DATA PROVIDED -
=== Begin Enclosure ===

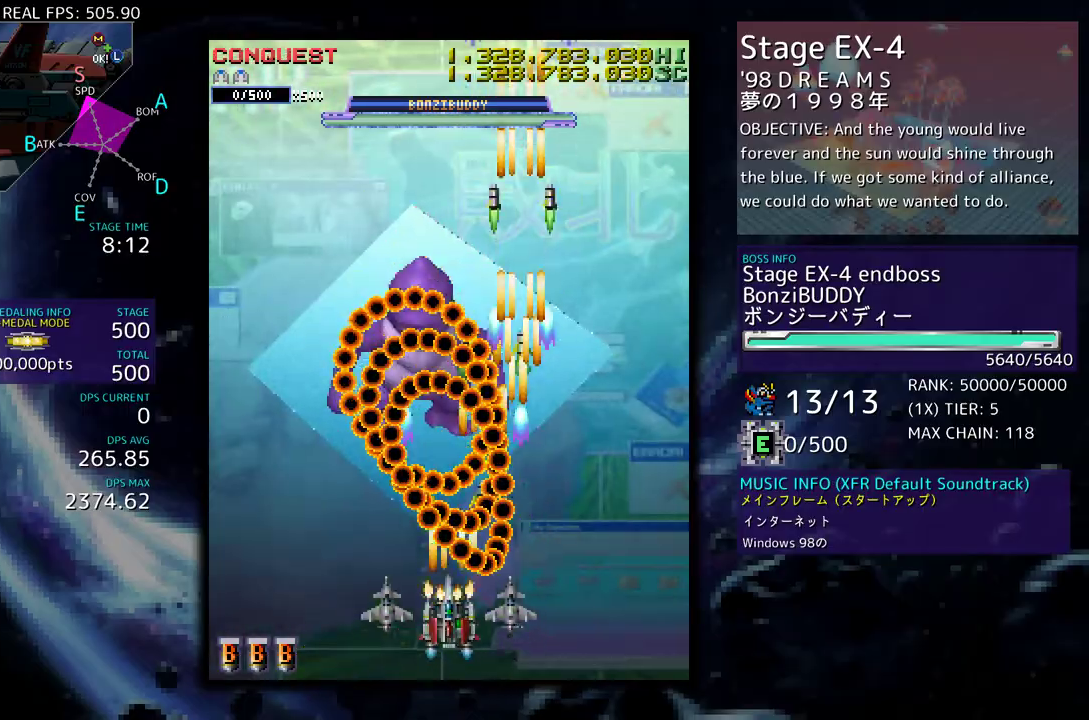
{"buttons": [], "events": [[100, "DPAD_DOWN", "up"], [100, "DPAD_LEFT", "up"], [167, "DPAD_LEFT", "down"], [267, "DPAD_LEFT", "up"]]}
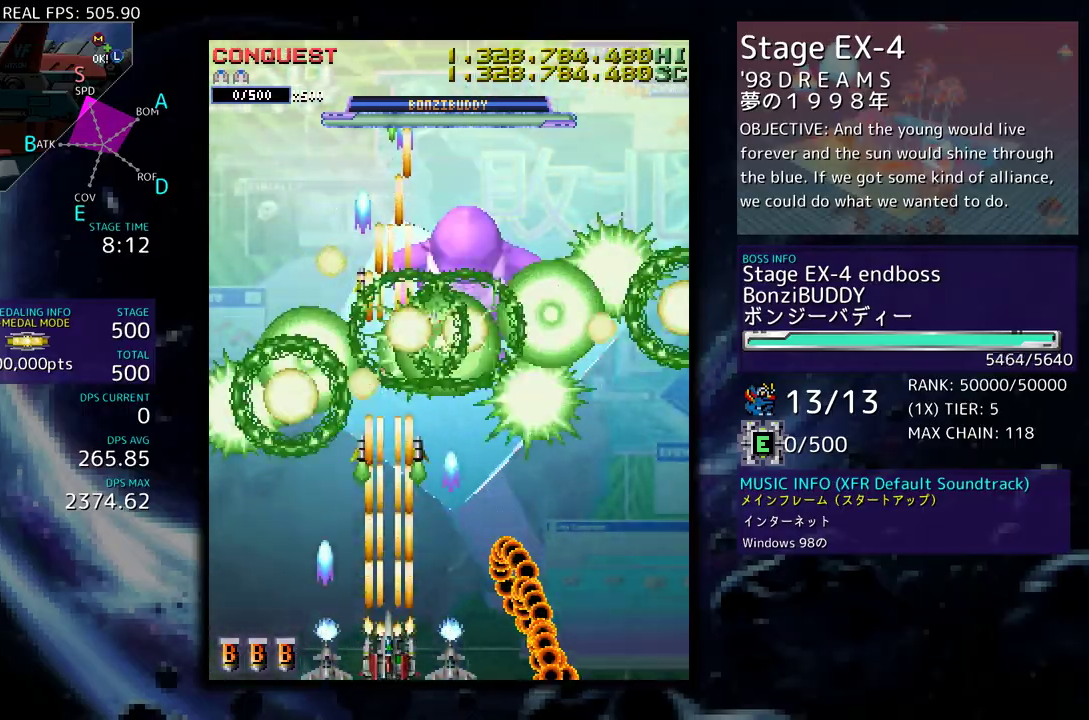
{"buttons": ["DPAD_DOWN", "DPAD_RIGHT"], "events": [[200, "DPAD_RIGHT", "down"], [300, "DPAD_RIGHT", "up"], [367, "DPAD_RIGHT", "down"], [400, "DPAD_DOWN", "down"]]}
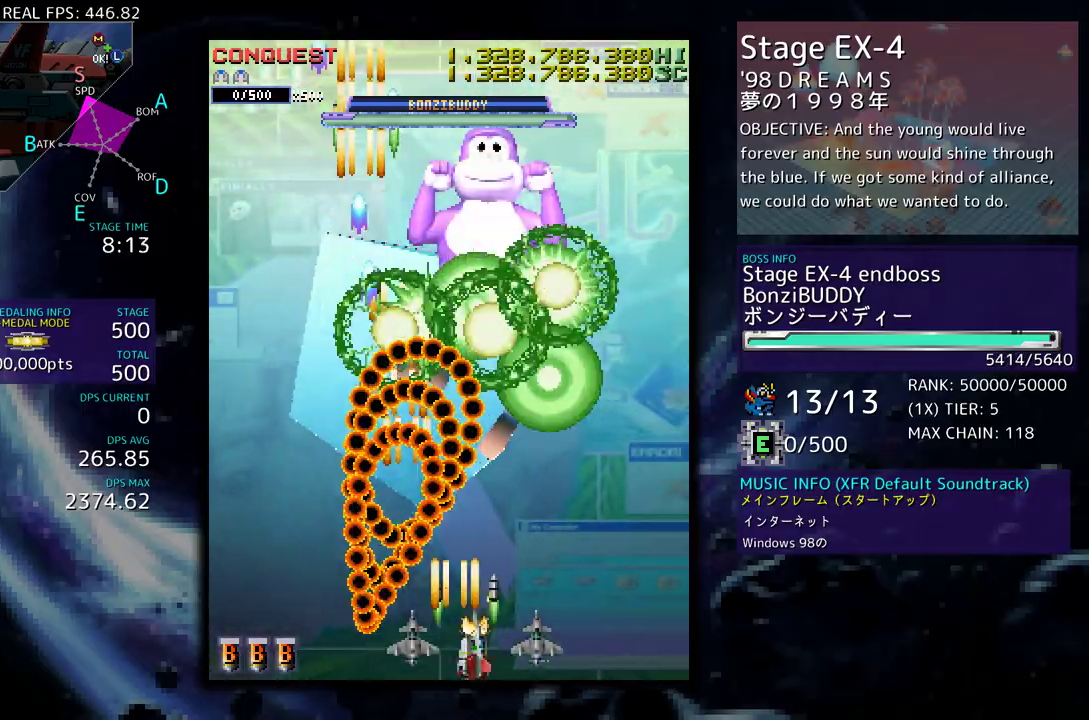
{"buttons": [], "events": [[83, "DPAD_DOWN", "up"], [100, "DPAD_RIGHT", "up"], [283, "DPAD_RIGHT", "down"], [350, "DPAD_RIGHT", "up"]]}
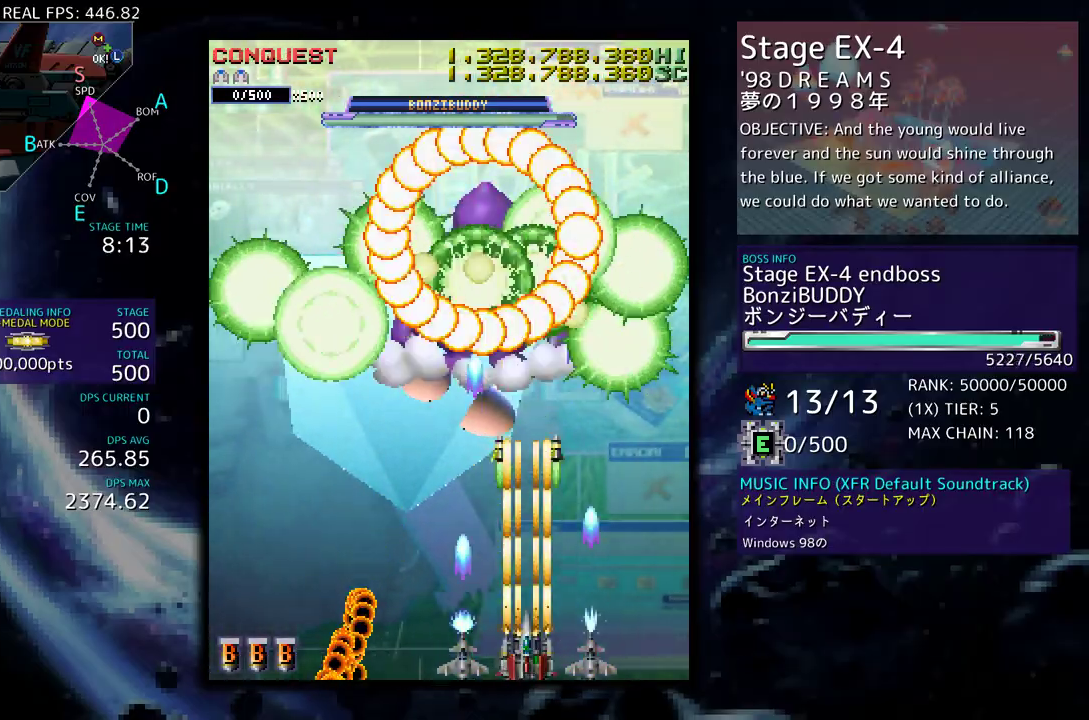
{"buttons": ["DPAD_LEFT"], "events": [[133, "DPAD_LEFT", "down"], [317, "DPAD_LEFT", "up"], [450, "DPAD_LEFT", "down"]]}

=== End Enclosure ===

ASSIGNMENT - Reproduce the listing above exactly, but skip the pictures.

RESULT BELOW -
{"buttons": [], "events": [[100, "DPAD_DOWN", "up"], [100, "DPAD_LEFT", "up"], [167, "DPAD_LEFT", "down"], [267, "DPAD_LEFT", "up"]]}
{"buttons": ["DPAD_DOWN", "DPAD_RIGHT"], "events": [[200, "DPAD_RIGHT", "down"], [300, "DPAD_RIGHT", "up"], [367, "DPAD_RIGHT", "down"], [400, "DPAD_DOWN", "down"]]}
{"buttons": [], "events": [[83, "DPAD_DOWN", "up"], [100, "DPAD_RIGHT", "up"], [283, "DPAD_RIGHT", "down"], [350, "DPAD_RIGHT", "up"]]}
{"buttons": ["DPAD_LEFT"], "events": [[133, "DPAD_LEFT", "down"], [317, "DPAD_LEFT", "up"], [450, "DPAD_LEFT", "down"]]}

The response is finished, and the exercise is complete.